Medida, anunciada pelo chefe de Estado do país oito dias após ataque que matou 38 turistas em hotel litorâneo, dá poderes de exceção à polícia e às Forças Armadas.

Foto: picture alliance/landov/K. Nasraoui

O presidente da Tunísia, Béji Caïd Essebsi, decretou neste sábado (04/07) estado de emergência, oito dias depois do atentado que provocou a morte de 38 turistas num hotel no balneár#io de Port El Kantoui, nas proximidades de Sousse, leste do país.

A medida, que confere poderes de exceção à polícia e às Forças Armadas, tinha sido suspensa em 2014, após permaner em vigor desde janeiro de 2011, devido à fuga do presidente Zine El Abidine Ben Ali, e a agitação que lançou a Primavera Árabe.

Desde então, a Tunísia enfrenta o crescimento do movimento jihadista, responsável pela morte de dezenas de polícias e militares. Em três meses, o país foi atingido por dois atentados reivindicados pelo movimento "Estado Islâmico" (EI), matando 59 turistas estrangeiros, 21 deles no Museu Bardo, em Túnis, e 38 no hotel em Port El Kantaoui.
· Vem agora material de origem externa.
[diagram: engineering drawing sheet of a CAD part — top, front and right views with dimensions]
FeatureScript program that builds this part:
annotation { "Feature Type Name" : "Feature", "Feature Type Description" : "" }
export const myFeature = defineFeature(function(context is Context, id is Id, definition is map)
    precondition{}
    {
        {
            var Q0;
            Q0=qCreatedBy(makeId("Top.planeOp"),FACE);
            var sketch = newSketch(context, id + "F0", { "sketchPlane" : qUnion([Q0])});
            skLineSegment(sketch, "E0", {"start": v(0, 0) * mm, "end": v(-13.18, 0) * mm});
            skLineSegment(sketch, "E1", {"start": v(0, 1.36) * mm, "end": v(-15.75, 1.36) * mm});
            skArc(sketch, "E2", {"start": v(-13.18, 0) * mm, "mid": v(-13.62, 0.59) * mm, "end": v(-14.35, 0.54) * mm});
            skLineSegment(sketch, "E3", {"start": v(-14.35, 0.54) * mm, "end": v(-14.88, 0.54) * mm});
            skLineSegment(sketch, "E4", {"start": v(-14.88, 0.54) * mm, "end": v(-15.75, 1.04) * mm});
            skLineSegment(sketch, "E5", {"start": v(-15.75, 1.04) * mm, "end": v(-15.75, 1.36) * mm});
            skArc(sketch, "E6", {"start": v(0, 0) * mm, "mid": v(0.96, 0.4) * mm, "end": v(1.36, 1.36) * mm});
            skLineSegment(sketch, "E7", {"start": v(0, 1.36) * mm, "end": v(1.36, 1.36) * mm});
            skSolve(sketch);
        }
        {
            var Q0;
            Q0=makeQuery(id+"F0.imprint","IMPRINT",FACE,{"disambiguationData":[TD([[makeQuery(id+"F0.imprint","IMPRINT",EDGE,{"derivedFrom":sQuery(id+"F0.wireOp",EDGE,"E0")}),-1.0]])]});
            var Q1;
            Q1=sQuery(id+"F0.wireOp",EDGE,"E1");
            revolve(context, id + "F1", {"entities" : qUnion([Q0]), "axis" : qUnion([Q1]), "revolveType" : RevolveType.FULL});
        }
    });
Na sexta-feira, o primeiro-ministro tunisiano, Habib Essid, reconheceu que as autoridades de segurança demoraram para responder ao ataque da semana passada, realizado por um estudante, que disparou uma metralhadora indiscriminadamente contra turistas em Port El Kantaoui. "O tempo de reação - este é o problema", disse o chefe de governo à BBC. "A polícia foi bloqueada em todos os lugares", acrescentou.